Slavery was supported by Western thought, which portrayed Black skin as inferior.

Bust of Aristotle. Puritan preachers in New England based their view of racial hierarchy on his teaching.

Source: Wikipedia

The shift in labor source represented more than an opportunistic seizing of the human “property” that the Atlantic Slave Traders would bring to the East Coast. The almost casual shift from poor white laborers to enslaved Black laborers came from deeply entrenched Western racist ideas that perceived Black skin as inferior to white (Kendi, 2017, p. 17). 

This distrust of Black skin was reinforced by Puritan preachers in the New England colonies who had “learned rationales for human hierarchy [from Aristotle] and … began to believe that some groups were superior to other groups… Puritans believed they were superior to Native Americans, the African people, and even Anglicans—that is all non-Puritans” (Kendi, 2017, p. 17). 

PBS vide on “What is the origin of race?”

This view of race was reinforced by religious teaching.

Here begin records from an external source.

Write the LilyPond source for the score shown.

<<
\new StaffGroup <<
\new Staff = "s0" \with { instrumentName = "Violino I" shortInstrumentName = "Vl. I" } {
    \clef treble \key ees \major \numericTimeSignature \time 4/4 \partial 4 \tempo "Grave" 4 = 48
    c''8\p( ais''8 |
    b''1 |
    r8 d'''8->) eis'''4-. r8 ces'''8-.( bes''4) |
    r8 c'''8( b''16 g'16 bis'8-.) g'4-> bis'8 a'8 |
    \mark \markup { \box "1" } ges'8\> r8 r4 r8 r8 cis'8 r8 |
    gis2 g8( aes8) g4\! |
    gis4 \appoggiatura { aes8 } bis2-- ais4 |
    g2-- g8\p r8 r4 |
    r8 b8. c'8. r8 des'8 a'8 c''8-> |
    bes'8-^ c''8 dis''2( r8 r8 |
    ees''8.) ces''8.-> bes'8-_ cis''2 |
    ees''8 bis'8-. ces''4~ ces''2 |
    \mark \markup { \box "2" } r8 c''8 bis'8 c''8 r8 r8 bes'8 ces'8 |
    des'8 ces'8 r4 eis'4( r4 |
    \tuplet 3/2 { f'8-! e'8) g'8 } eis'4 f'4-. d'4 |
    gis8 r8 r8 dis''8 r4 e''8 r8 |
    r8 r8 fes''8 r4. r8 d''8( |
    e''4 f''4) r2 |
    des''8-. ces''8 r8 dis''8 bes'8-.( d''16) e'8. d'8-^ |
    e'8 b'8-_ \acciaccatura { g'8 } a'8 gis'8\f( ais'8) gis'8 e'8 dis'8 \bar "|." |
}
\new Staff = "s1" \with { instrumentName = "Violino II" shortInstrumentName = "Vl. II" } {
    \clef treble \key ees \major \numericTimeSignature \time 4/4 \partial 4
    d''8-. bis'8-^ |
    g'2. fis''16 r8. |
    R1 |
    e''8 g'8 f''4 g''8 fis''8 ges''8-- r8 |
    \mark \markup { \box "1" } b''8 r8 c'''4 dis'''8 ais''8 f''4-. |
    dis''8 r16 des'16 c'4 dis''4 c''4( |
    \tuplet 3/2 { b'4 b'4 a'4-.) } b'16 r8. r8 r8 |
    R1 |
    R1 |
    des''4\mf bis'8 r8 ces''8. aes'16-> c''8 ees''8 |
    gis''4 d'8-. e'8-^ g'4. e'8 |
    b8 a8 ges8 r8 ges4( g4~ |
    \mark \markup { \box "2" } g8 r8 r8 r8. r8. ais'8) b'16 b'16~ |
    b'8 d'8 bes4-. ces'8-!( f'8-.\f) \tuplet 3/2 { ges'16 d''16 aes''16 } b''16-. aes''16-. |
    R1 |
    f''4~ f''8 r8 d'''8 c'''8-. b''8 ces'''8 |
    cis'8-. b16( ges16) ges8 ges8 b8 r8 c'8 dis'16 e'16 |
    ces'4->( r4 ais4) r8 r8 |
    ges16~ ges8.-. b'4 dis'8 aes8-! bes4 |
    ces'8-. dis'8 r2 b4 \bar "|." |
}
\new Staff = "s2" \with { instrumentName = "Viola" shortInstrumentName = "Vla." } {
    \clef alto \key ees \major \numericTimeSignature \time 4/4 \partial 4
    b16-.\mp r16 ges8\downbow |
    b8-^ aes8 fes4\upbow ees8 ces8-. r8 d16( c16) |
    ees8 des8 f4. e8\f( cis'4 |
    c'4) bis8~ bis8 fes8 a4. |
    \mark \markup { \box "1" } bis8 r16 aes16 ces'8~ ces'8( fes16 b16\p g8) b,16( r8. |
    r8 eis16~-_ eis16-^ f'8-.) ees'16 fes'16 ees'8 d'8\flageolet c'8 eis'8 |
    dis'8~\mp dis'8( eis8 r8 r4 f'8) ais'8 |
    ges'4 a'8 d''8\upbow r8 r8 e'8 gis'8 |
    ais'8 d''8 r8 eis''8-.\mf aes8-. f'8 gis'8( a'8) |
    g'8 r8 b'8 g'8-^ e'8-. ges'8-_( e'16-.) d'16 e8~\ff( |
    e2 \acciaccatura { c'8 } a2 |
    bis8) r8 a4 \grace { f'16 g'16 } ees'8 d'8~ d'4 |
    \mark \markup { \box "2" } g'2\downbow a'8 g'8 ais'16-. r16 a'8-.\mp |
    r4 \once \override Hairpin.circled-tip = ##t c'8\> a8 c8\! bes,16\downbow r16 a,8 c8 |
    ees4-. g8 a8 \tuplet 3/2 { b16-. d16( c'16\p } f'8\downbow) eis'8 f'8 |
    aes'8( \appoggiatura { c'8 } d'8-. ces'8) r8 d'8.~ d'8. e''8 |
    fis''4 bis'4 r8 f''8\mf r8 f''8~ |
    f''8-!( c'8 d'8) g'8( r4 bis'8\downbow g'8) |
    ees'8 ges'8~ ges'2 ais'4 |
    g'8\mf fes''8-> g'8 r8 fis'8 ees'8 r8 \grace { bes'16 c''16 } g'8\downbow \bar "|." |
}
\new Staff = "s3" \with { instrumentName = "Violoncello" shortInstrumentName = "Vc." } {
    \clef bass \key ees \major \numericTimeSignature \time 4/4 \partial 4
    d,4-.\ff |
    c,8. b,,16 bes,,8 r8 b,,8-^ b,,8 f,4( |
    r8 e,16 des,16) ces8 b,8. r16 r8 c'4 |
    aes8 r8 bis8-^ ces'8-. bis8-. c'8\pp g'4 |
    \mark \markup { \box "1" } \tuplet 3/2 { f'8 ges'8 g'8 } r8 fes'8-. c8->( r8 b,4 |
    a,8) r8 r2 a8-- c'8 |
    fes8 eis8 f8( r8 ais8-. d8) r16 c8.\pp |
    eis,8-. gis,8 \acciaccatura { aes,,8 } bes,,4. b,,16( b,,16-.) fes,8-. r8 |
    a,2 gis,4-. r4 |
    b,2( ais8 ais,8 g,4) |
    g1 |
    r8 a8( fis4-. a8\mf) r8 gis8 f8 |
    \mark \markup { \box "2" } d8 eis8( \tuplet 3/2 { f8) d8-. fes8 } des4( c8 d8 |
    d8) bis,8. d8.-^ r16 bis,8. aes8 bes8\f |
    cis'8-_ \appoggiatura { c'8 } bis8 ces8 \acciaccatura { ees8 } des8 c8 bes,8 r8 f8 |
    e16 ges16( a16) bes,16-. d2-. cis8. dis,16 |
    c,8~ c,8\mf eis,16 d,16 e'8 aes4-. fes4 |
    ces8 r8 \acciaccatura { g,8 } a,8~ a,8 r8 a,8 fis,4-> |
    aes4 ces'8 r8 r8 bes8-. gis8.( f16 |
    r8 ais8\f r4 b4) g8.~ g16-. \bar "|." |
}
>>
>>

Painting by George Henry Boughton, “Pilgrims-Going-To-Church.”

Source: Wikipedia

Puritan preachers in the North argued that racial hierarchy was “biblical.” As evidence, they cited the story in the first book of the Bible where Noah cursed his son Ham. The reasoning shared by influential preachers went something like this: “[T]he Negroes were the children of Ham, the son of Noah, and … they were singled out to be black as the result of Noah’s curse, which produced Ham’s colour and the slavery God inflicted upon his descendants” (Kendi, 2017, p. 21). 

The “curse theory,” as it was known, validated the existence of a God-ordained hierarchy between the races – the white man represented the chosen leaders of mankind and the Black represented those cursed and inferior.